▶ [ENTRIES PROVIDED]:
======
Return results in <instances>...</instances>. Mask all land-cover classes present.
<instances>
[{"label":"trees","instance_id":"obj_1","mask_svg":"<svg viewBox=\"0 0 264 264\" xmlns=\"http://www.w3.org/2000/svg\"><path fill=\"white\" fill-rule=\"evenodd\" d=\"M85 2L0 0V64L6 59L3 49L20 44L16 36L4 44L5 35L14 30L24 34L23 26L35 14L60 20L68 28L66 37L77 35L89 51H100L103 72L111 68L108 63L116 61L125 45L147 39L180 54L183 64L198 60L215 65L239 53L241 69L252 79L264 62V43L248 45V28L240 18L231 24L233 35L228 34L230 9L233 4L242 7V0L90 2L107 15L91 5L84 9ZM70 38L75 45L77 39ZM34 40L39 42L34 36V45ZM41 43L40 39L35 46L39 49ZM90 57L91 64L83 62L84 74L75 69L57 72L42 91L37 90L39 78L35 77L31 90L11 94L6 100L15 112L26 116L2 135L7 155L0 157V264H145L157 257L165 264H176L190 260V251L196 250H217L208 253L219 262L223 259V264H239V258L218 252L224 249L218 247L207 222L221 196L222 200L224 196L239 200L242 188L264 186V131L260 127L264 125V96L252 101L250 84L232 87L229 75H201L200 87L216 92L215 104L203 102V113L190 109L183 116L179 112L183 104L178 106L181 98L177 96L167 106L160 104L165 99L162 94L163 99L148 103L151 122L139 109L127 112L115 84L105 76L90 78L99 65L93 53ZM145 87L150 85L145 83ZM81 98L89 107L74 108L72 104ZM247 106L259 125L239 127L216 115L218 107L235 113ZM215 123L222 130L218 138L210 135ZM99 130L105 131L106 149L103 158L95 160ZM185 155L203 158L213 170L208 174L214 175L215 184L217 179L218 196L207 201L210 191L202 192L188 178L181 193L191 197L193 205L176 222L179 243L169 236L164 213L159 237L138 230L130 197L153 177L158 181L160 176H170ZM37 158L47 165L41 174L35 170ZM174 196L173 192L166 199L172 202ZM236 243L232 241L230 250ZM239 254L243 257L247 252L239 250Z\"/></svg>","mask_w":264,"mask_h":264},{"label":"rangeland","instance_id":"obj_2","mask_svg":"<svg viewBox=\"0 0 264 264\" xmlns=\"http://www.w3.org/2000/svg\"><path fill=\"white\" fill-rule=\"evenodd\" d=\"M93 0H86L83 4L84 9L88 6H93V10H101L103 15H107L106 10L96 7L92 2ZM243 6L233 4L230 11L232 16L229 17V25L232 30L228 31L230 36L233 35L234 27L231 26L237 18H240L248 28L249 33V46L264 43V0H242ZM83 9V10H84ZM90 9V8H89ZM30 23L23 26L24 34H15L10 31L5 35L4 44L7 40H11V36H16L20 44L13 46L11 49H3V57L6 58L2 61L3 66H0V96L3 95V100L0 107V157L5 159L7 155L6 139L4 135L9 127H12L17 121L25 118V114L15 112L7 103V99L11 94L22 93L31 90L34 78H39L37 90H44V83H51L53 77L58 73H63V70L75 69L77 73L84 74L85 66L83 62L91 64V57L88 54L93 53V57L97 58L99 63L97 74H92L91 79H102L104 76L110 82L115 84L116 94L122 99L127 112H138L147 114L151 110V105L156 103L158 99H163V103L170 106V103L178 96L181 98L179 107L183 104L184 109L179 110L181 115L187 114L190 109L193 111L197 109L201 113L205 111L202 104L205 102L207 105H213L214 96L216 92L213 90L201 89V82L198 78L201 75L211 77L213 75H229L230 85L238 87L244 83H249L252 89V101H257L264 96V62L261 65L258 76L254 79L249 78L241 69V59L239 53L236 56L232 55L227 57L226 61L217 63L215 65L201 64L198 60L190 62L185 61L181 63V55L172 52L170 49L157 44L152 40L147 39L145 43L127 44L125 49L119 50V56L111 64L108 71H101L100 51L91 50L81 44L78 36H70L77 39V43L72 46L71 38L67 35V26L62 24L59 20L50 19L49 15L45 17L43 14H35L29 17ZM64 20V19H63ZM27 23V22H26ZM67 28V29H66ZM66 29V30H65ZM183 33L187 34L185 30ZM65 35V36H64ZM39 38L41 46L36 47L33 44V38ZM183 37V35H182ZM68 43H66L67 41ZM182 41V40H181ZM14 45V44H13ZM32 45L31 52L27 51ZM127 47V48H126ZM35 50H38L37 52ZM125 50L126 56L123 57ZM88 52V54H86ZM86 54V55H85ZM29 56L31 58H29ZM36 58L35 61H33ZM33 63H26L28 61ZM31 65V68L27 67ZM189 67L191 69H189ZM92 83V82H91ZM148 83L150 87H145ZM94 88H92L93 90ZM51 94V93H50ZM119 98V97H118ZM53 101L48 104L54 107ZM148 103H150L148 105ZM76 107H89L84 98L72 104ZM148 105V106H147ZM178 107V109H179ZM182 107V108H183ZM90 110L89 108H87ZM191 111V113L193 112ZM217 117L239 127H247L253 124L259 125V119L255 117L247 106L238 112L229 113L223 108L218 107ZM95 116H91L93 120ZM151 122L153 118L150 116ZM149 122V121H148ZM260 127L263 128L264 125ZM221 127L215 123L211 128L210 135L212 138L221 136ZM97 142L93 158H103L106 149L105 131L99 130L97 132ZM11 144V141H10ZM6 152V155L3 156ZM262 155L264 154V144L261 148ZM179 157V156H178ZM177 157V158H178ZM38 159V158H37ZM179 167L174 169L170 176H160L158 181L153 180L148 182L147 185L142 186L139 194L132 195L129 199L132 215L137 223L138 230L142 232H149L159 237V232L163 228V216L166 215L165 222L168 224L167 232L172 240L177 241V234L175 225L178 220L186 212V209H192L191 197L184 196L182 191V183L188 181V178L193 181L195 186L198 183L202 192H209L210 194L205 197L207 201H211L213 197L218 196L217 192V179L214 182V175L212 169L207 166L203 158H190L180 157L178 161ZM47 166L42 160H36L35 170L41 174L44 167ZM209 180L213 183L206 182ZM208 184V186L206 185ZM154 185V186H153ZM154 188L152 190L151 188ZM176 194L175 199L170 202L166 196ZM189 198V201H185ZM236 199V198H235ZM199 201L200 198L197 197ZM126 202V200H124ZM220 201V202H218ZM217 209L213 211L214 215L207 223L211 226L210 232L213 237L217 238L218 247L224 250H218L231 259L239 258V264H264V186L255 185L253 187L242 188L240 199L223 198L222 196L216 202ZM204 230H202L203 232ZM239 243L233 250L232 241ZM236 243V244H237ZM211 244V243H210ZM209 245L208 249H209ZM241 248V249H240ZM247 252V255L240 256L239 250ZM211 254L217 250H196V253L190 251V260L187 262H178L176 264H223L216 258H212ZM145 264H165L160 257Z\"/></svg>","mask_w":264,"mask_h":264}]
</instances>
======
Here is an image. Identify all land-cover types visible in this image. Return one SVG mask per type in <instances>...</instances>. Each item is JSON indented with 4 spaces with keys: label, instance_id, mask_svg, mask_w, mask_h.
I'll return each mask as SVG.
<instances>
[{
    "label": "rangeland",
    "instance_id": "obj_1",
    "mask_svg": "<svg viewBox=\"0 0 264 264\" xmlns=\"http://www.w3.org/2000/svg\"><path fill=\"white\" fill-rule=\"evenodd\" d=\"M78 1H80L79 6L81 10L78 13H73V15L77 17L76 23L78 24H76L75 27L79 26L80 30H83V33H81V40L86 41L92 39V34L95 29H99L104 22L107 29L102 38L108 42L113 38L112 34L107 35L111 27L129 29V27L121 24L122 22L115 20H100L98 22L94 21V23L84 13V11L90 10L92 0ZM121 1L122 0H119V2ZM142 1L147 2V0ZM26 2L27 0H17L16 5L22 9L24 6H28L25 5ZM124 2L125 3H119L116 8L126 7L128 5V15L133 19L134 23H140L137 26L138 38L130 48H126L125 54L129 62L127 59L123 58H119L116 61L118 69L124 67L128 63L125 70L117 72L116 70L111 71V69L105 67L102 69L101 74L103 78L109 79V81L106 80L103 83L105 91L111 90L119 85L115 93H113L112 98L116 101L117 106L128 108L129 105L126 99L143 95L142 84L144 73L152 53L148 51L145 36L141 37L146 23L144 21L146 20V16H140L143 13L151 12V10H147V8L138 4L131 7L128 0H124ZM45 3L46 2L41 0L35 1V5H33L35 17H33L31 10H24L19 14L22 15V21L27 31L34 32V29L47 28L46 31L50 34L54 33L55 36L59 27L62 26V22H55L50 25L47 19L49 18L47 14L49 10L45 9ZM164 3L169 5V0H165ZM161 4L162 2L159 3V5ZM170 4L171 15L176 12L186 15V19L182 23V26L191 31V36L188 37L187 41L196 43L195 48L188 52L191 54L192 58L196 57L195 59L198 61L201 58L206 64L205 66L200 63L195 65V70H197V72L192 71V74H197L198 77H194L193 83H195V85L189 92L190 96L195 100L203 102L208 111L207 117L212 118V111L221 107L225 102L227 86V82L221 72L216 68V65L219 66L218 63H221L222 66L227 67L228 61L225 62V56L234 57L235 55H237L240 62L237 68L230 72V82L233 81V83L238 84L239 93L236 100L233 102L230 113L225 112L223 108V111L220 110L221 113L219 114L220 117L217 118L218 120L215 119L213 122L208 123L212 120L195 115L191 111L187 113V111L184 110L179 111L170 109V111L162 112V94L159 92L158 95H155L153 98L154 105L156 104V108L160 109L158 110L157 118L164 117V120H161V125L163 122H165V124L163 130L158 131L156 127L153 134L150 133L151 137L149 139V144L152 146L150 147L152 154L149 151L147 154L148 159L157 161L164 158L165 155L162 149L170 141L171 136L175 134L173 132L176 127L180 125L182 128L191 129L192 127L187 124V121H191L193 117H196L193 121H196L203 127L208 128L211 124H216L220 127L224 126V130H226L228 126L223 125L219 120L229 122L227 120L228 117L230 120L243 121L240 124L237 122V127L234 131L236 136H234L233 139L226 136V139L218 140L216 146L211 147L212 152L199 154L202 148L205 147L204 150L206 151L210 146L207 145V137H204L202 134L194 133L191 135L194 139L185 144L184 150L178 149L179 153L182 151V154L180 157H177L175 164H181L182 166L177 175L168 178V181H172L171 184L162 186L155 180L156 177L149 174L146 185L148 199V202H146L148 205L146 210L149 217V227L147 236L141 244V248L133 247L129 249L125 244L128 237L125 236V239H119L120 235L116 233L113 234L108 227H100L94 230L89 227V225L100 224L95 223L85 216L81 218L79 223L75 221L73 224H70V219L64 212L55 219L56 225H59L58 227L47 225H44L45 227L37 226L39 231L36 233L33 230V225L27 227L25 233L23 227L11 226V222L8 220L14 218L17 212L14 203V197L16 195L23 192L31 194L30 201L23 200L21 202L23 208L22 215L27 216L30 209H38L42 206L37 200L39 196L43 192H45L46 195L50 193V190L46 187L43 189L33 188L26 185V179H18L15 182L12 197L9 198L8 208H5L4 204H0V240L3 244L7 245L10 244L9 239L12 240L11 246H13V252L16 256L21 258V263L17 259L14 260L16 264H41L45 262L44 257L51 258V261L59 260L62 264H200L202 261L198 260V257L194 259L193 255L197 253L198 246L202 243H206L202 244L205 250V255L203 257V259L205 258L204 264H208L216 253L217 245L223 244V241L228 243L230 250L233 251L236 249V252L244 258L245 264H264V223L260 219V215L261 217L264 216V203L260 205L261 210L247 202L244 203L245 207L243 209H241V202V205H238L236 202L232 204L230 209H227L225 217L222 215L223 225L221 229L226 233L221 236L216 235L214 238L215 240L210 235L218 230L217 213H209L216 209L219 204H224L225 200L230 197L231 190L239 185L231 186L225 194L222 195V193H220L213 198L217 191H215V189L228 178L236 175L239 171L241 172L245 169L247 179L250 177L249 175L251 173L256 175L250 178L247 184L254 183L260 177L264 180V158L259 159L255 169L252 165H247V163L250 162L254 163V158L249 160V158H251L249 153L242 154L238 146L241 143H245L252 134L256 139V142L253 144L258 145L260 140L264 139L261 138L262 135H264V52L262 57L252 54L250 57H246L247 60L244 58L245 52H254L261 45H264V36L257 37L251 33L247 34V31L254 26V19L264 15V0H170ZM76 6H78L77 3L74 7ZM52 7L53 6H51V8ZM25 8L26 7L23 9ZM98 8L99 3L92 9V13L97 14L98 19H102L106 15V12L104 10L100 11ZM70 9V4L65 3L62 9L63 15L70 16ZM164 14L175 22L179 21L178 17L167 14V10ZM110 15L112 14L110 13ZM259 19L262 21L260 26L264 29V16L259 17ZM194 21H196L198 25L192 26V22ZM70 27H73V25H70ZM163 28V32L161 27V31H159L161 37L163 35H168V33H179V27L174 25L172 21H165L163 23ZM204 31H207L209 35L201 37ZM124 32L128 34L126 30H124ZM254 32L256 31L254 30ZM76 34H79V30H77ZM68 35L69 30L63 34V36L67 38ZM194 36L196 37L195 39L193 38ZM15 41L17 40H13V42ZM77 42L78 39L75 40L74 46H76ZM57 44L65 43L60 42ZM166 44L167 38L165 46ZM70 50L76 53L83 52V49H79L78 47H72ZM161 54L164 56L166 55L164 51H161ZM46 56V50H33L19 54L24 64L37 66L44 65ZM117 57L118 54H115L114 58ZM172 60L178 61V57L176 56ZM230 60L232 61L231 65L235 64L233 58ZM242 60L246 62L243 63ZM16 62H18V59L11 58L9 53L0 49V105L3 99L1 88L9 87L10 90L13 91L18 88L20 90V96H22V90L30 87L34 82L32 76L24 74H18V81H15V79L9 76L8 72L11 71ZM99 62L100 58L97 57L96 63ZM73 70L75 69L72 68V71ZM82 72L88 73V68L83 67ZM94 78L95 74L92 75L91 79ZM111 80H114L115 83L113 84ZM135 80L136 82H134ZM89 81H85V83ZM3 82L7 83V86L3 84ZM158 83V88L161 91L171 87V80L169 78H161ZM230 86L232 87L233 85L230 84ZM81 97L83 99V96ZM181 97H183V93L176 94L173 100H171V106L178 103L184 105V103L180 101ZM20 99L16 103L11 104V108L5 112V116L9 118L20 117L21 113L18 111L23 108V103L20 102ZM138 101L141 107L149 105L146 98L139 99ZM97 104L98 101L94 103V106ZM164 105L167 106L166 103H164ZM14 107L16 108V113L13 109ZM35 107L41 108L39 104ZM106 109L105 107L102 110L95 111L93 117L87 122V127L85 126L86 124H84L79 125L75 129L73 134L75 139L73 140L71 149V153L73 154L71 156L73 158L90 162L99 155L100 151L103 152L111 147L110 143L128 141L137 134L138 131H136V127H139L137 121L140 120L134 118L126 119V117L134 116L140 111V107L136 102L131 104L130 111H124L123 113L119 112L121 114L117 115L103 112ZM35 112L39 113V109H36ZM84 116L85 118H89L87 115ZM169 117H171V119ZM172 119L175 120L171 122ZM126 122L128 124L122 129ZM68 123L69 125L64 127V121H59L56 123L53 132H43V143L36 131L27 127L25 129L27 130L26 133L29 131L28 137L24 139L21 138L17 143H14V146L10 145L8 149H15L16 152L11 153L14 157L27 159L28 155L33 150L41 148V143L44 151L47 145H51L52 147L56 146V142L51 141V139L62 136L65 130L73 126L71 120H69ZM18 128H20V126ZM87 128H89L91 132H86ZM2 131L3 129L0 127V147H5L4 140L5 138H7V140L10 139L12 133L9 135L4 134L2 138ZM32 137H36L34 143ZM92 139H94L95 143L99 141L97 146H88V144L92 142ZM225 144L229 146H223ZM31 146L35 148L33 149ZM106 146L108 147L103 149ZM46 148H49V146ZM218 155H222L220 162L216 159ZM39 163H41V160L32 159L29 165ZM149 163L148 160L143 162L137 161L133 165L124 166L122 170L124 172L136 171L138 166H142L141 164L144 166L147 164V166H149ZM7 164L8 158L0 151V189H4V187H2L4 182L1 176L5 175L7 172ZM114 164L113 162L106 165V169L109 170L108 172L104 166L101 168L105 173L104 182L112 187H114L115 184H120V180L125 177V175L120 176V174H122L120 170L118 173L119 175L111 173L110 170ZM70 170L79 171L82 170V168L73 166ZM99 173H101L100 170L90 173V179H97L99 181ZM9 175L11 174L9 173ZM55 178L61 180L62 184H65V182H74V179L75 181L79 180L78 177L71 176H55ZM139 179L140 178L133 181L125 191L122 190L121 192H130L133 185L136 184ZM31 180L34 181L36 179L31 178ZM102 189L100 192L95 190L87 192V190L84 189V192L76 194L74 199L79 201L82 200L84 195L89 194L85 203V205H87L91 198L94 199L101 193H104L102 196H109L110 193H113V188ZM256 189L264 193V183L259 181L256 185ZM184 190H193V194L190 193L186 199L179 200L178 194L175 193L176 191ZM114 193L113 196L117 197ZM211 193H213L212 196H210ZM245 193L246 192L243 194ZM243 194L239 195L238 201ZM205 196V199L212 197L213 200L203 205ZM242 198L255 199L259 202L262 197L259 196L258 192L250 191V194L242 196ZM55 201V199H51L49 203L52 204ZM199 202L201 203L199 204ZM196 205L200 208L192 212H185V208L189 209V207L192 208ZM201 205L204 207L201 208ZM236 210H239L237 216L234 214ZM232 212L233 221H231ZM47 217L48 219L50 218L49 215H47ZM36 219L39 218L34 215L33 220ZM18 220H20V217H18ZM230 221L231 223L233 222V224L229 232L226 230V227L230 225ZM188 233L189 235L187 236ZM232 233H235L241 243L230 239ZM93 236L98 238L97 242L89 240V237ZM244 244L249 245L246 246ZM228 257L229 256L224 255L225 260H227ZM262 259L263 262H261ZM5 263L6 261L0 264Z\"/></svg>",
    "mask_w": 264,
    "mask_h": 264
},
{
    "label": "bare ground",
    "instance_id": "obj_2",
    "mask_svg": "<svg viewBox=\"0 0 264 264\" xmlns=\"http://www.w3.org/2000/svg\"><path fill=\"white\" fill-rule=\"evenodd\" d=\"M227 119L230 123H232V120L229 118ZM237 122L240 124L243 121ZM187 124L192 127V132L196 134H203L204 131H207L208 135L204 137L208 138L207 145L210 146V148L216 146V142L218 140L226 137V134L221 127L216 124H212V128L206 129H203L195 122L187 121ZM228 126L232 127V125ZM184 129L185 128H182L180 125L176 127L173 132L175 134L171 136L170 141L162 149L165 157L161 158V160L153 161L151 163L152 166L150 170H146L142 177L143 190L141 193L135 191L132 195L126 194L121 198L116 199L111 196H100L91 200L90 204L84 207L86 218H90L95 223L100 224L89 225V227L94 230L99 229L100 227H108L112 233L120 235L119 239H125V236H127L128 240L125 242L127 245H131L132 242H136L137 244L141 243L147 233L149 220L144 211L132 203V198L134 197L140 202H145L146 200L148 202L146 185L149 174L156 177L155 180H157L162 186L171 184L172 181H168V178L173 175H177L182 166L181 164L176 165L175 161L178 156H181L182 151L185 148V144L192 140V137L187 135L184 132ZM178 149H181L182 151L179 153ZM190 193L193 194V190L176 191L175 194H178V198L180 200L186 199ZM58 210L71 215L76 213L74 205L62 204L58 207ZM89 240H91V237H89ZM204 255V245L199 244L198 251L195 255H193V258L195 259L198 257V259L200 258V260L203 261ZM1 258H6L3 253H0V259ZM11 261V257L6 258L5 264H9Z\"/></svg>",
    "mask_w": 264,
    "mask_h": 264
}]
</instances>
======
▶ [WHAT THE EXERCISE ASKS]: Find each line in the records that contains the word "cover" and copy those lines out in full.

▶ [WRITTEN ANSWER]:
Return results in <instances>...</instances>. Mask all land-cover classes present.
Here is an image. Identify all land-cover types visible in this image. Return one SVG mask per type in <instances>...</instances>. Each item is JSON indented with 4 spaces with keys: label, instance_id, mask_svg, mask_w, mask_h.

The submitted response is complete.